Я ничего не знаю о его семейной жизни, я незнаком с его женой, но зачем она его терпит? Зачем ей эта длящаяся годами придурковато-жизнерадостная тоска?
Этот человек сделал все, чтобы в жизни его женщины не осталось никакого праздника, – как и в моей жизни тоже. Он хочет, чтобы весь смысл моего существования свелся к разделке рыбы. Кишки налево, головы направо. Ничего себе!
Его не волнует, что планеты и звезды до моего рождения миллиарды лет крутились в холодном космосе. А потом еще миллиарды лет будут крутиться после моей смерти. А в промежутке между этими миллиардами есть краткая вспышка – миг, в течение которого возник и существую я. И этот свой бесценный миг я должен посвятить тоскливой разделке проклятой рыбы? Да как он смеет? Вот за эту дерзость он и будет сегодня убит. И на этот раз не мысленно.
Почему человека нельзя убить за его ограниченность? В частности, за то, что за рыбьими хвостами он отказывается видеть Вселенную и ее вечность? Его убийство станет освобождением не только для меня и не только для его жены, которую я никогда не видел, но и для его детей – зачем им такой отец?
Ах, они его любят просто потому, что он их папа? Нет, меня это не устраивает – такой папа не должен плодить себе подобных. У меня не было папы, и у них тоже не будет.
У их папы был отличный шанс остаться в живых, и не моя вина, что он им не воспользовался: он мог бы увидеть во мне не просто безликого работника в фартуке, а, например, человека, друга и… сына.
У него, вообще-то, уже есть двое сыновей – им шесть и восемь, я видел их фотографии у него на столе. На одной из них он учит младшего кататься на велосипеде. А Рихарда он ничему не научит – Рихард в его жизни существует не для этого. Рихард должен резать рыбу и получать за это деньги. Тот, кто не видит в Рихарде сына, согласно моим законам, заплатит жизнью.
Огромный и гулкий цех, высокие потолки, стены из красного кирпича, большие мутные окна, через которые светит солнце, – это и есть моя тюрьма.
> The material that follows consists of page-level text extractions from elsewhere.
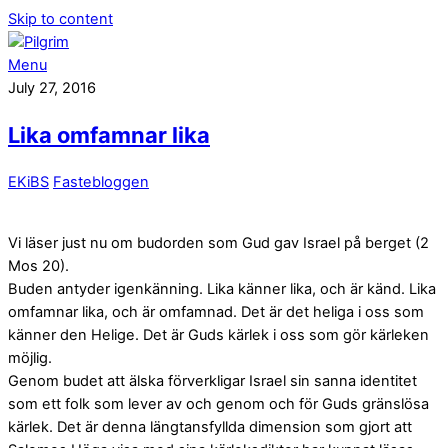
Skip to content
Menu
July 27, 2016
Lika omfamnar lika
EKiBS
Fastebloggen
Vi läser just nu om budorden som Gud gav Israel på berget (2
Mos 20).
Buden antyder igenkänning. Lika känner lika, och är känd. Lika
omfamnar lika, och är omfamnad. Det är det heliga i oss som
känner den Helige. Det är Guds kärlek i oss som gör kärleken
möjlig.
Genom budet att älska förverkligar Israel sin sanna identitet
som ett folk som lever av och genom och för Guds gränslösa
kärlek. Det är denna längtansfyllda dimension som gjort att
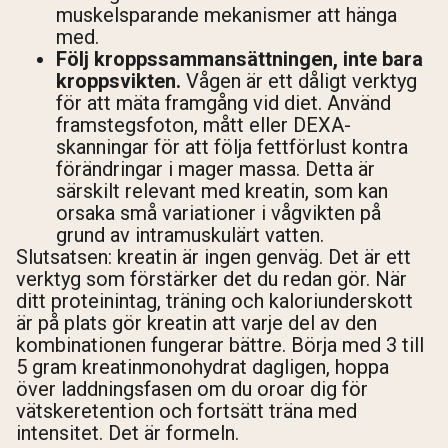
muskelsparande mekanismer att hänga
med.
Följ kroppssammansättningen, inte bara
kroppsvikten.
Vågen är ett dåligt verktyg
för att mäta framgång vid diet. Använd
framstegsfoton, mått eller DEXA-
skanningar för att följa fettförlust kontra
förändringar i mager massa. Detta är
särskilt relevant med kreatin, som kan
orsaka små variationer i vågvikten på
grund av intramuskulärt vatten.
Slutsatsen: kreatin är ingen genväg. Det är ett
verktyg som förstärker det du redan gör. När
ditt proteinintag, träning och kaloriunderskott
är på plats gör kreatin att varje del av den
kombinationen fungerar bättre. Börja med 3 till
5 gram kreatinmonohydrat dagligen, hoppa
över laddningsfasen om du oroar dig för
vätskeretention och fortsätt träna med
intensitet. Det är formeln.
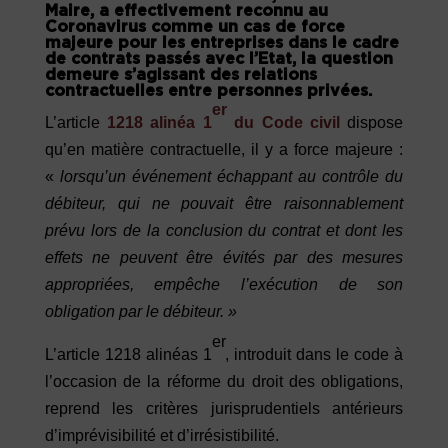
Maire, a effectivement reconnu au
Coronavirus comme un cas de force
majeure pour les entreprises dans le cadre
de contrats passés avec l’Etat, la question
demeure s’agissant des relations
contractuelles entre personnes privées.
er
L’article
1218 alinéa 1
du Code civil
dispose
qu’en matière contractuelle, il y a force majeure :
«
lorsqu’un événement échappant au contrôle du
débiteur, qui ne pouvait être raisonnablement
prévu lors de la conclusion du contrat et dont les
effets ne peuvent être évités par des mesures
approprié
es, emp
ê
che
l’exécution de son
obligation par le débiteur.
»
er
L’article 1218 alinéas 1
, introduit dans le code à
l’occasion de la réforme du droit des obligations,
reprend les critères jurisprudentiels antérieurs
d’imprévisibilité et d’irrésistibilité.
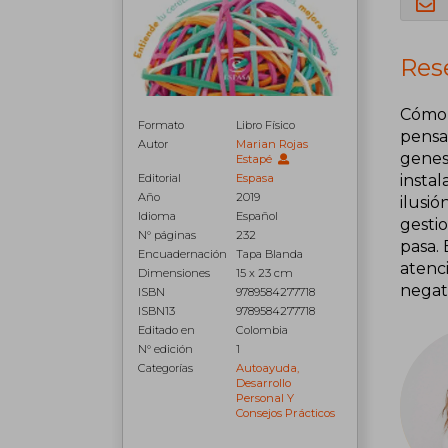
Res
Cómo 
Formato
Libro Físico
pensa
Autor
Marian Rojas
genes
Estapé
insta
Editorial
Espasa
Año
2019
ilusi
Idioma
Español
gestio
N° páginas
232
pasa.
Encuadernación
Tapa Blanda
atenci
Dimensiones
15 x 23 cm
negat
ISBN
9789584277718
ISBN13
9789584277718
Editado en
Colombia
N° edición
1
Categorías
Autoayuda,
Desarrollo
Personal Y
Consejos Prácticos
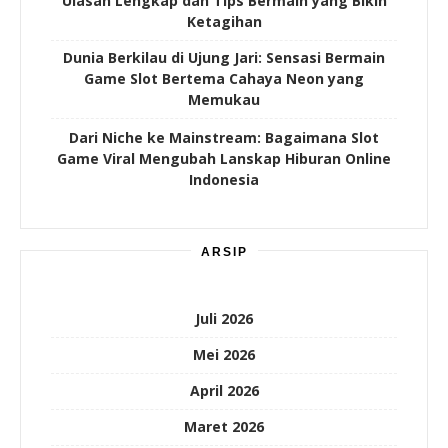
Ulasan Lengkap dan Tips Bermain yang Bikin
Ketagihan
Dunia Berkilau di Ujung Jari: Sensasi Bermain
Game Slot Bertema Cahaya Neon yang
Memukau
Dari Niche ke Mainstream: Bagaimana Slot
Game Viral Mengubah Lanskap Hiburan Online
Indonesia
ARSIP
Juli 2026
Mei 2026
April 2026
Maret 2026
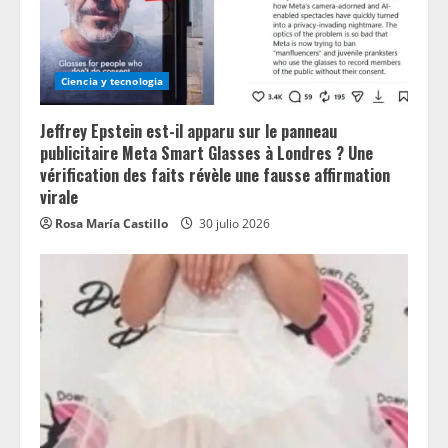
Ciencia y tecnologia
Jeffrey Epstein est-il apparu sur le panneau
publicitaire Meta Smart Glasses à Londres ? Une
vérification des faits révèle une fausse affirmation
virale
Rosa María Castillo
30 julio 2026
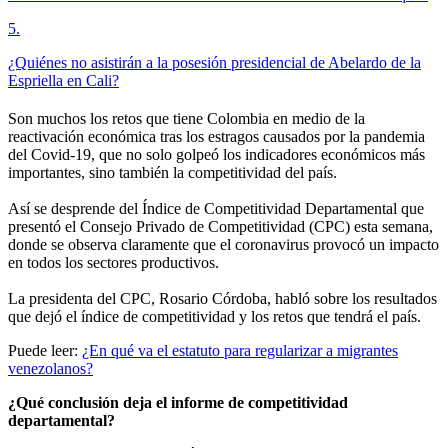
5
.
¿Quiénes no asistirán a la posesión presidencial de Abelardo de la
Espriella en Cali?
Son muchos los retos que tiene Colombia en medio de la
reactivación económica tras los estragos causados por la pandemia
del Covid-19, que no solo golpeó los indicadores económicos más
importantes, sino también la competitividad del país.
Así se desprende del Índice de Competitividad Departamental que
presentó el Consejo Privado de Competitividad (CPC) esta semana,
donde se observa claramente que el coronavirus provocó un impacto
en todos los sectores productivos.
La presidenta del CPC, Rosario Córdoba, habló sobre los resultados
que dejó el índice de competitividad y los retos que tendrá el país.
Puede leer:
¿En qué va el estatuto para regularizar a migrantes
venezolanos?
¿Qué conclusión deja el informe de competitividad
departamental?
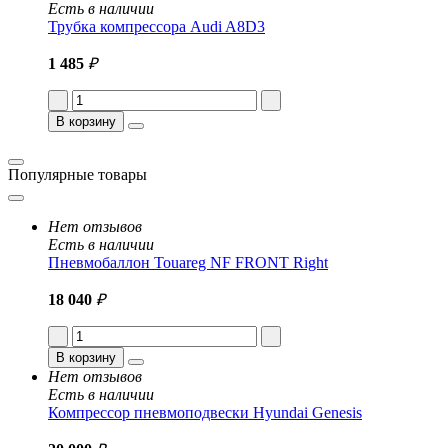
Есть в наличии
Трубка компрессора Audi A8D3
1 485
₽
В корзину
Популярные товары
Нет отзывов
Есть в наличии
Пневмобаллон Touareg NF FRONT Right
18 040
₽
В корзину
Нет отзывов
Есть в наличии
Компрессор пневмоподвески Hyundai Genesis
Я стою у конвейера в ряду одинаковых работников, на мне такой же, как на других, старый потертый клеенчатый фартук. Противно было впервые надевать его. Но с течением времени противное перестает быть таковым – оно сливается со мной, становится частью меня, и я тоже становлюсь противным. Фартук мне велик, но я сделал вертикальную складку и подпоясал его.
В руках у меня острый нож – он предназначен для разделки рыбы, но сойдет и для начальника. Точными быстрыми движениями я отрезаю рыбе голову и вспарываю ей живот: голова налево, кишки направо. В такт движениям рук я покачиваюсь всем телом в ритме своего марша.
Человечество под звуки этого марша ест рыбу уже миллионы лет. Тот, кто надел этот фартук впервые – пока фартук был еще хрустящим и новеньким, – наверняка уже лежит в земле вместе со своими волосами и ногтями. А тот, кто наденет этот фартук после меня, даже не будет знать, что я когда-то жил.
Звезды будут продолжать вечный полет в холодном космосе, и на одной из вымерших планет мой мертвый фартук в тишине и одиночестве будет продолжать вечное служение бессмысленному и безостановочному поеданию рыбы.